▶ [What you will do]
**a.** Read the text on quantum theory and decide whether each statement agrees with it: (i) a particle's wave function collapses when the particle is observed; (ii) a particle's attributes can be foreseen before its wave function collapses; (iii) in the standard interpretation, the observing instruments are treated as quantum objects. Answer yes or no for each, quoting the words from the text that settle it.
**b.** From the text on quantum theory, output the passage starting at "A particle is" and ending at "they actually collapse.".

▶ [Text block]
____
These are excerpts and elaborations from my book "The Nature of Consciousness"
The Brain as a
Measurement Device Quantum Theory
is really about waves of possibilities.
A particle is described by a wave function as being in many possible
places at the same time. When the
particle is observed, its wave function "collapses" with definite
attributes, including the location it occupies, but such attributes cannot be
foreseen until they actually collapse.
In other words, the observer can only observe a quantum system after
having interfered with it. Von Neumann highlighted an inconsistency in the standard interpretation of
Quantum Theory: the objects to be observed are treated as quantum objects (or
waves), while the objects that observe (the instruments) are classical objects,
with a shape, a position and no wave.
____
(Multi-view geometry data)
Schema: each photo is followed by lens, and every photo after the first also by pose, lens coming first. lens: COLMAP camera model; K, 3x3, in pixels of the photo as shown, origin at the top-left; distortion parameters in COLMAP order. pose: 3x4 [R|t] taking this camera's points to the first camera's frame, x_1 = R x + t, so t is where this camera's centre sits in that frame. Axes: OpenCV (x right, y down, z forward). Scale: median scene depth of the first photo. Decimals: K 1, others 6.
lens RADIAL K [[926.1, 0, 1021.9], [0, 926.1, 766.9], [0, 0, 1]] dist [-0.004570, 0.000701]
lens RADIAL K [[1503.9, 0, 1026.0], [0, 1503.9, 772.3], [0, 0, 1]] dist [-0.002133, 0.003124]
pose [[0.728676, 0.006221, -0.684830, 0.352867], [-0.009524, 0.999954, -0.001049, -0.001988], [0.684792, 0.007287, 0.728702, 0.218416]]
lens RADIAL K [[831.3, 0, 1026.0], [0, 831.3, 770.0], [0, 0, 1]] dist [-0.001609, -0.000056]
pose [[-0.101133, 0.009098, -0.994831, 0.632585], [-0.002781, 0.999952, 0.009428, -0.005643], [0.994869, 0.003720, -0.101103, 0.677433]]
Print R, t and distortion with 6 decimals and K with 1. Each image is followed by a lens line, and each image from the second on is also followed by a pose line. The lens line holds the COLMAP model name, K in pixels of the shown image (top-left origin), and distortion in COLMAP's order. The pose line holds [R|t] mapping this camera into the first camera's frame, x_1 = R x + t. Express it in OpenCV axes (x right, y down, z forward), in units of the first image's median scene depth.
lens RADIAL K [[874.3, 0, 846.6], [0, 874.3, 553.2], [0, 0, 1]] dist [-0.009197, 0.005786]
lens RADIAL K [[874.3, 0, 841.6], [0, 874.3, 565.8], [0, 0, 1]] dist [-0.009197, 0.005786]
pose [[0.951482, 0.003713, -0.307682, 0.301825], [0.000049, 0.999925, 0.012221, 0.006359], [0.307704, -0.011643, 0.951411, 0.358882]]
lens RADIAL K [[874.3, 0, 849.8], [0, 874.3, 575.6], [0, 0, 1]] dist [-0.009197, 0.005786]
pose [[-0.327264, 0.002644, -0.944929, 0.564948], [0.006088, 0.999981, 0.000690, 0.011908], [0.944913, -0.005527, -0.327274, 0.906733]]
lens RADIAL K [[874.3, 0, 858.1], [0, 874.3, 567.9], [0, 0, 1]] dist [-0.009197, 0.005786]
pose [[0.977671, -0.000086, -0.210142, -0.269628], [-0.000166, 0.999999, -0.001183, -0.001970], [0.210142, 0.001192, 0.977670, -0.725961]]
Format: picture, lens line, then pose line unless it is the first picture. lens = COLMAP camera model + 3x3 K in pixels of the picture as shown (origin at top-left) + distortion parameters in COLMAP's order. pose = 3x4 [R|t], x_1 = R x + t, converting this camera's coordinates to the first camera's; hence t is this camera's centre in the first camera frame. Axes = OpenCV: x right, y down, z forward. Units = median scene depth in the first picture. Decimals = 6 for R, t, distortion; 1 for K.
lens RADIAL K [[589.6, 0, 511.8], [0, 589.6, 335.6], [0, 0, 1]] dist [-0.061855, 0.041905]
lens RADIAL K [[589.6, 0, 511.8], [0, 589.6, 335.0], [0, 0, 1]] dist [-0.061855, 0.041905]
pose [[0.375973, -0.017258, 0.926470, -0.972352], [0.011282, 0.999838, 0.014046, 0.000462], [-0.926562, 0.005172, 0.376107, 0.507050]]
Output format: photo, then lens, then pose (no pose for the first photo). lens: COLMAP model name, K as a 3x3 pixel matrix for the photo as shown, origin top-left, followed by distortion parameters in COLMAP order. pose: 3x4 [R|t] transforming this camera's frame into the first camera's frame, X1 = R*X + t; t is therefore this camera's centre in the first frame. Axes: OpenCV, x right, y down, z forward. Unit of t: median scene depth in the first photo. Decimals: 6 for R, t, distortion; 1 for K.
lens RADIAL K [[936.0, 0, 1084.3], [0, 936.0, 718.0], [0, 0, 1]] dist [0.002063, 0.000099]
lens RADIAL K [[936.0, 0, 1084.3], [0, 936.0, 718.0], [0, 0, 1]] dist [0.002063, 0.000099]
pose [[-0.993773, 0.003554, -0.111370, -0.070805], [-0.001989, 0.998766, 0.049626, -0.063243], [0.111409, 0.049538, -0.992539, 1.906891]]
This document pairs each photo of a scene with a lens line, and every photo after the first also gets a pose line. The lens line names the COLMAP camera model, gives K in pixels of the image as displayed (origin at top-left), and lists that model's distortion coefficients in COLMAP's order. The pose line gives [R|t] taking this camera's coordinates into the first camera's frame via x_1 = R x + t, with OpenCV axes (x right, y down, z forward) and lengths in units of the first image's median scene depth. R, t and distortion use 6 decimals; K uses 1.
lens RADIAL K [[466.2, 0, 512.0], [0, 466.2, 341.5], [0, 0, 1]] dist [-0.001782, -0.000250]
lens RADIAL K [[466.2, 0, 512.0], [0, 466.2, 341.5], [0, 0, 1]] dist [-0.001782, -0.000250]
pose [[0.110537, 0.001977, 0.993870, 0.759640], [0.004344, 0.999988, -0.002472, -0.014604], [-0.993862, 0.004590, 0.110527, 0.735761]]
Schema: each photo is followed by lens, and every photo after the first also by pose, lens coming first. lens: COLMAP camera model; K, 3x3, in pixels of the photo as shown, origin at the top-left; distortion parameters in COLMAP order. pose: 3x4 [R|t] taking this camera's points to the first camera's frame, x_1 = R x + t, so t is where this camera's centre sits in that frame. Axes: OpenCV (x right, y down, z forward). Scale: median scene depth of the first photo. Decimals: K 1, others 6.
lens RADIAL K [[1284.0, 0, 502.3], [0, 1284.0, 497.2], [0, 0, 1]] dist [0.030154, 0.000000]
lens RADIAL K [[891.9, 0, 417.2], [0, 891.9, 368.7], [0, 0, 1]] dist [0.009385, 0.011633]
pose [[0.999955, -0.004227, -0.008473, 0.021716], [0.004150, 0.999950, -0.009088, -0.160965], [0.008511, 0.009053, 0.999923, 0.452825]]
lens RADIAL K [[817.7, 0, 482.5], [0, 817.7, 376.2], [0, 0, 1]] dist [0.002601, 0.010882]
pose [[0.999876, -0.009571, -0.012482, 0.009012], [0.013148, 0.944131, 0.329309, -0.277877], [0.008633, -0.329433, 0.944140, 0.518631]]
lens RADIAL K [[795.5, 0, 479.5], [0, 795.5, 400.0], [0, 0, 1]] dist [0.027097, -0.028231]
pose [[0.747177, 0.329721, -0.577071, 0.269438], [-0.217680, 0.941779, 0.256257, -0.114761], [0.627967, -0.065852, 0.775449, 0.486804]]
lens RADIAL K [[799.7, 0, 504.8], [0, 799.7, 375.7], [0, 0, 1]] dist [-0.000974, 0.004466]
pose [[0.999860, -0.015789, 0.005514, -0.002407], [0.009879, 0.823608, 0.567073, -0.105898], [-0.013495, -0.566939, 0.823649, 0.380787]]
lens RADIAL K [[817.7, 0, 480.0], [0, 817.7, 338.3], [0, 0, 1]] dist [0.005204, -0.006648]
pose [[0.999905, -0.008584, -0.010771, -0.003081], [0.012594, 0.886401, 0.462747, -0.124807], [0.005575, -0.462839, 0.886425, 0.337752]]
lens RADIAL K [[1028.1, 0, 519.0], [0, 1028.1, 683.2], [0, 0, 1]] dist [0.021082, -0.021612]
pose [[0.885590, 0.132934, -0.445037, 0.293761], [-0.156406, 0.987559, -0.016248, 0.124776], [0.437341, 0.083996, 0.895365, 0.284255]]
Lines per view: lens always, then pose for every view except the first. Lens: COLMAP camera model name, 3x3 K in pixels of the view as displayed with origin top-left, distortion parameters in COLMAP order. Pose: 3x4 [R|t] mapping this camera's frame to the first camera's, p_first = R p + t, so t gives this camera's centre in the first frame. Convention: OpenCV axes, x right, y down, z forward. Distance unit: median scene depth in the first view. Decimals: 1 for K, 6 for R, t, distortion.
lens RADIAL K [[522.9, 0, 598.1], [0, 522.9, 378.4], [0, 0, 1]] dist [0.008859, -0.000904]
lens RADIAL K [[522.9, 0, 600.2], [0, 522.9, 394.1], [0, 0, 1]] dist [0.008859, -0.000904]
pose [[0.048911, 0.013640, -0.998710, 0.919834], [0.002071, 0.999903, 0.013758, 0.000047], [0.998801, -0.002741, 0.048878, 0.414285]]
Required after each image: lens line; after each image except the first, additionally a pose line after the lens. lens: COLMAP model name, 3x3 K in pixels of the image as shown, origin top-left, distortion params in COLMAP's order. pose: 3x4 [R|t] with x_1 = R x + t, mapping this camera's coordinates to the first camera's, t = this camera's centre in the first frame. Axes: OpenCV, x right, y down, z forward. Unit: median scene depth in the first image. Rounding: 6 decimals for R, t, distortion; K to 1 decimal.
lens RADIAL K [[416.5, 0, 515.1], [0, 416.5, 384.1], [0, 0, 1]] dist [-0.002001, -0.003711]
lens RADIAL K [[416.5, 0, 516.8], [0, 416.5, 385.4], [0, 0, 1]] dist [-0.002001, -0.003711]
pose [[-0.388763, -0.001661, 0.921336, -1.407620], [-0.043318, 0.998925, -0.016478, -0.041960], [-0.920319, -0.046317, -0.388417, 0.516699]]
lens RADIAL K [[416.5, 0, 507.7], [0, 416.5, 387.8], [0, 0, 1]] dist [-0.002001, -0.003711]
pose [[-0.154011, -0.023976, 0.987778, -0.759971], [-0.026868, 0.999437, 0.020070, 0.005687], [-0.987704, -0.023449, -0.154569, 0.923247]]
____
▶ [Exercise answers]
**a.**
(i) Yes: "When the particle is observed, its wave function "collapses" with definite attributes"
(ii) No: "such attributes cannot be foreseen until they actually collapse"
(iii) No: "the objects that observe (the instruments) are classical objects"

**b.**
A particle is described by a wave function as being in many possible
places at the same time. When the
particle is observed, its wave function "collapses" with definite
attributes, including the location it occupies, but such attributes cannot be
foreseen until they actually collapse.